On Sept. 11, 2001, Irene Meyers was driving with her longtime friend Noreen Moore into New York for an extended visit.
They were just about through Washington, D.C., when the terrorist attacks took place. They made it through the city just minutes before it was closed after a plane flew into the Pentagon, and they kept driving into New York.
There, they volunteered for three months, serving food to construction workers, firemen and police officers who worked at Ground Zero.
Late Saturday, Meyers returned from five days of volunteering in Gautier, Miss., a small town along the Gulf Coast. About two weeks ago, much of the Gulf Coast, including New Orleans, was hammered by Hurricane Katrina.
Meyers was one of five Yampa Valley Medical Center nurses to help in Mississippi.
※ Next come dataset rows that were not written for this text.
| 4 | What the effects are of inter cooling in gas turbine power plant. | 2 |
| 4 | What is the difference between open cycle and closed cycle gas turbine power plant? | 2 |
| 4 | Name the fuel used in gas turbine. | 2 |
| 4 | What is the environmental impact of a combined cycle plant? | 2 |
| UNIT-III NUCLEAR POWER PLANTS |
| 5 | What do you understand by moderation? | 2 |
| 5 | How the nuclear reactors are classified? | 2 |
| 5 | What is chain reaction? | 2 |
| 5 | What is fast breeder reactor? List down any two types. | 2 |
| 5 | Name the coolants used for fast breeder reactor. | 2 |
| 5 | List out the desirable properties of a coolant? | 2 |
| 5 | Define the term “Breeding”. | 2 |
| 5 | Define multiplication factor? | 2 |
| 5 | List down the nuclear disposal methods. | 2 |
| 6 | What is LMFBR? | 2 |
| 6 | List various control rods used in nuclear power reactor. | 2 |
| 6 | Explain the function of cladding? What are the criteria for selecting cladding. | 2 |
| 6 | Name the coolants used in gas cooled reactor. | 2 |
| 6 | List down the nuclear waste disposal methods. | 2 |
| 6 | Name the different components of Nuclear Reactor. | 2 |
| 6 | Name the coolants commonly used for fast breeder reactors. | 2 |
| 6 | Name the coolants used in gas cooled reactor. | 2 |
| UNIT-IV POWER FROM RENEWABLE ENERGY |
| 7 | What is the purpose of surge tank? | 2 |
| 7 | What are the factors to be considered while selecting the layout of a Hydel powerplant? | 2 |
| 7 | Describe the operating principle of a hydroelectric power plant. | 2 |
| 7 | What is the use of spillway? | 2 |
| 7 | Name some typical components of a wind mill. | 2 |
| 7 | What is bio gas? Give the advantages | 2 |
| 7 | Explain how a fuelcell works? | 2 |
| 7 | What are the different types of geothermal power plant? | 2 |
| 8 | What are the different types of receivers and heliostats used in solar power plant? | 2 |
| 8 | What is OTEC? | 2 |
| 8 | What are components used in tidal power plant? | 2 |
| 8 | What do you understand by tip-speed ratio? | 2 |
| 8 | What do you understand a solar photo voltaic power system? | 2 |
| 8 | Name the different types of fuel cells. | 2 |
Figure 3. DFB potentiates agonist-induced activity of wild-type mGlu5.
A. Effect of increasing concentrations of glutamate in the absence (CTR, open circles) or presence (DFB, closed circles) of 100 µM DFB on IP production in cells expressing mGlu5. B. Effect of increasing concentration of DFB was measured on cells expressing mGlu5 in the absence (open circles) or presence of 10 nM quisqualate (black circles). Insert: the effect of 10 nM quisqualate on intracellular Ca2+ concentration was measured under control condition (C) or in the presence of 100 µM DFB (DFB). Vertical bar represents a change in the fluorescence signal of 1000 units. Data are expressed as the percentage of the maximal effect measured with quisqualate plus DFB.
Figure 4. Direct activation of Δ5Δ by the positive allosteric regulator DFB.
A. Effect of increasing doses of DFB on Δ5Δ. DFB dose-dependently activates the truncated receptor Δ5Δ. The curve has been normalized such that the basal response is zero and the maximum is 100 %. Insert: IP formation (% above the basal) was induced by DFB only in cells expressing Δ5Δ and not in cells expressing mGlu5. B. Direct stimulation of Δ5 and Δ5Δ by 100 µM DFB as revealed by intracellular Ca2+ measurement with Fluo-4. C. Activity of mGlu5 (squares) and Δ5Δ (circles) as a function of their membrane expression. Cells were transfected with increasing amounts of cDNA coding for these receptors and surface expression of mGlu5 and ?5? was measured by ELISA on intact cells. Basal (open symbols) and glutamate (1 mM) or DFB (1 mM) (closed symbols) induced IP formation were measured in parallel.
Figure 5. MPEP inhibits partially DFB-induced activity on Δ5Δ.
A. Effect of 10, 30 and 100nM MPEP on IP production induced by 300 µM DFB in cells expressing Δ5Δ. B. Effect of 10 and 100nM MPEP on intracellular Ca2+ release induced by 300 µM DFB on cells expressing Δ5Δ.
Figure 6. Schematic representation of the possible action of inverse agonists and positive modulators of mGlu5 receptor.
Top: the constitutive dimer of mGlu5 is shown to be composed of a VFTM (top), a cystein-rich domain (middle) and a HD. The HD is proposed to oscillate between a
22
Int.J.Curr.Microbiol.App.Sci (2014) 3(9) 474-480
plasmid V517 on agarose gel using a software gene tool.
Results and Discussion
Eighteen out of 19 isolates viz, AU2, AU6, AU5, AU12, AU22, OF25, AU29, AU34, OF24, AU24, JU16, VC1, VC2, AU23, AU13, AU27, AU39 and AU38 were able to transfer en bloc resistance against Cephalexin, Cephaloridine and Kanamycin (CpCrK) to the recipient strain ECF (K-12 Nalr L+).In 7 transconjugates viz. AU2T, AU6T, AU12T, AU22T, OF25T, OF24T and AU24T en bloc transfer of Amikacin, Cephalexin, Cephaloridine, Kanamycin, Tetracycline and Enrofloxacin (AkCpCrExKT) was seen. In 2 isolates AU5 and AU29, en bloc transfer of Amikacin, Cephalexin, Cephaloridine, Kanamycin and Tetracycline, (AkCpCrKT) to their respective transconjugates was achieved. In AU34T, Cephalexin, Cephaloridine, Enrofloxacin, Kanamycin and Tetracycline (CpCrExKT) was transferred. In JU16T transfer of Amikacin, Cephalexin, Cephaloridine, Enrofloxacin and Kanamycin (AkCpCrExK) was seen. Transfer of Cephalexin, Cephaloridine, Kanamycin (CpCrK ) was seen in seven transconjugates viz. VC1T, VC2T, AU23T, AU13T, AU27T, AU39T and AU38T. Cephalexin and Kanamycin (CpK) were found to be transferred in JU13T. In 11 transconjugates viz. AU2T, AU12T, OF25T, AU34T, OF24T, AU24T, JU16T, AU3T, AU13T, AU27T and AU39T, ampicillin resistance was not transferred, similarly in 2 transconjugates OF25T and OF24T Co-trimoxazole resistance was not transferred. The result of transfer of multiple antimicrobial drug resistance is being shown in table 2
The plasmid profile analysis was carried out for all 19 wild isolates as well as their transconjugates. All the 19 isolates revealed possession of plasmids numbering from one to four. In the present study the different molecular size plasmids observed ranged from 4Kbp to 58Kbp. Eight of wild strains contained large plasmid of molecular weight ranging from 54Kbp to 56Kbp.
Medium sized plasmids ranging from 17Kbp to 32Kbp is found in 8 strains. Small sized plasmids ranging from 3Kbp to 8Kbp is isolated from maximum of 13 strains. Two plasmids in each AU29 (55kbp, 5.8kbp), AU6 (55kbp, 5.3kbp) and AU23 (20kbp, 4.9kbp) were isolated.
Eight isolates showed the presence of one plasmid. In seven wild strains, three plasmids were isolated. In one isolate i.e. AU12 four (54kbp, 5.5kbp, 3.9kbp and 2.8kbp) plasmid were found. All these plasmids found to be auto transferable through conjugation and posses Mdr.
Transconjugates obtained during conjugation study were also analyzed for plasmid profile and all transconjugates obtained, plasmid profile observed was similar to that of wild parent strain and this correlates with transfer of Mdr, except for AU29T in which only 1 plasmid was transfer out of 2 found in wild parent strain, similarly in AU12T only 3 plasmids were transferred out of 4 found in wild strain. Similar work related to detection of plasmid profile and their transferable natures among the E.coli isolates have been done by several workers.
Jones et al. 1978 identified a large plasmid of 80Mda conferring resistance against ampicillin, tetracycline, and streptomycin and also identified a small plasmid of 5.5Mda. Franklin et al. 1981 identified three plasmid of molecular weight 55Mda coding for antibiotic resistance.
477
On Sunday, with images of destruction along the Gulf Coast fresh in her mind, she watched memorial services for the Sept. 11 terrorist attacks on TV.
Volunteering after both tragedies proved to be different in some ways, Meyers said.
At Ground Zero, there weren't survivors -- almost 3,000 people died in the terrorist attacks. Work was focused on identifying body parts and remnants of personal items, such as family photographs.
Volunteers left with vacant looks of horror on their faces, she said. "It was all death."
In Mississippi, Meyers and the other nurses organized a medical center at a shopping mall and saw patients every day there and at a nearby hospital.
Although many of the people she met had lost their homes, cars, clothes and everything else they owned, many still had family. And for that, they were thankful.
"People are really, really what matters, and we can live without the other things," she said.
There was one overriding similarity. A tragedy of that scale -- whether natural or a terrorist attack -- can bring out the best in people, Meyers said.
"It shows that we do care, that we do want to help," she said.
In Mississippi, patients would thank Meyers for coming all the way from Colorado.
"I said to them, 'You would do the same for us,' and they all looked at me and said, 'Yes, we would,'" she said.
Meyers said she was thankful for the support provided by people in Steamboat Springs, including nurses who remained behind to cover shifts, local businesses and individuals who donated items and services to make the nurses' trip possible, she said.
When Meyers and Moore arrived in New York, they stayed in a condominium across the Hudson River in New Jersey that had a clear view of Ground Zero, where the World Trade Center had stood. Both women had grown up in the area, and they knew all too well what it should have looked like. Instead of seeing the picture they knew in their minds, they watched an eerie scene for weeks, as smoke poured out of the area, which was dark because there was no electricity.
As they served food, they also listened to stories from the volunteers digging through the rubble. That was more important than providing food, as it gave volunteers a chance to process what they had seen, Meyers said.
But in the sadness, Meyers and Moore saw unity. People were hugging and talking to others they had never met.
"It was like being in Steamboat," Moore said. "You knew everybody, everybody knew you. Everybody was united because they had to be."